Today, as an Assistant Professor of MAE at Princeton, his goal is to make spaceflight design easier. Professor Beeson’s work focuses on “self-optimization”— getting spacecraft from one place to another in the least amount of time, while using as little fuel as possible, and doing so with little human oversight.

As advancements in technology make it easier and cheaper to launch satellites and spacecraft, Professor Beeson is trying to break down the barriers that remain in mission planning and operations. “The workload for humans in this area is actually increasing,” he explains, “and it is creating a bottleneck.”

The solution, Professor Beeson says, is automated mission planning. By leveraging the dynamical structures due to gravitational bodies in the solar system, programs can be designed that find ideal spacecraft trajectories to final destinations without human intervention.
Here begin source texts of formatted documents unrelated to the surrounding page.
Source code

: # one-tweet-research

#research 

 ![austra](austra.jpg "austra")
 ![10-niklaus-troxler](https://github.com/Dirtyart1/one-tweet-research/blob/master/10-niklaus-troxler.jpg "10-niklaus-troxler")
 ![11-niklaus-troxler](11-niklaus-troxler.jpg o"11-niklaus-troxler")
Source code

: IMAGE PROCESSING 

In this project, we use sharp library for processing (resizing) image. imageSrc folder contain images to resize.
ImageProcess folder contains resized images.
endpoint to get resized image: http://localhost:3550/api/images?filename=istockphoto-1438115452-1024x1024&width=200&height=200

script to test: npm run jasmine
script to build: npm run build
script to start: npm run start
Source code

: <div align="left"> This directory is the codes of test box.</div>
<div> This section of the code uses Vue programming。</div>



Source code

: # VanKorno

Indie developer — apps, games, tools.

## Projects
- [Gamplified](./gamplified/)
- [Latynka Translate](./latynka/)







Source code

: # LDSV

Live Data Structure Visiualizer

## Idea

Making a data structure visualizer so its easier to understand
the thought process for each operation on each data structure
For example, a telescope in Earth orbit can use very little thrust to follow a specific spatial path to reach a point between the Sun and Earth, where it will stay mostly stationary.

In the lab, Professor Beeson is developing probabilistic global optimization algorithms that identify and use these dynamical structures. “Math provides us with the ability for different views of complex problems,” he explains. These algorithms have applications both here and far away—for small satellites using electric propulsion and deep space exploration, such as future missions to Jupiter that will need to navigate the complex gravitational environment created by the planet’s moons.

Professor Beeson also brings research in estimation to Princeton. At the University of Illinois at Urbana-Champaign, his dissertation focused on nonlinear filtering theory for high-dimensional systems with applications towards improving estimation in problems related to weather or climate. As a former collegiate cross-country and track runner, he will also work in an advisory role for the academic-athletic fellow program and teach courses in optimal control, space system design, and estimation theory.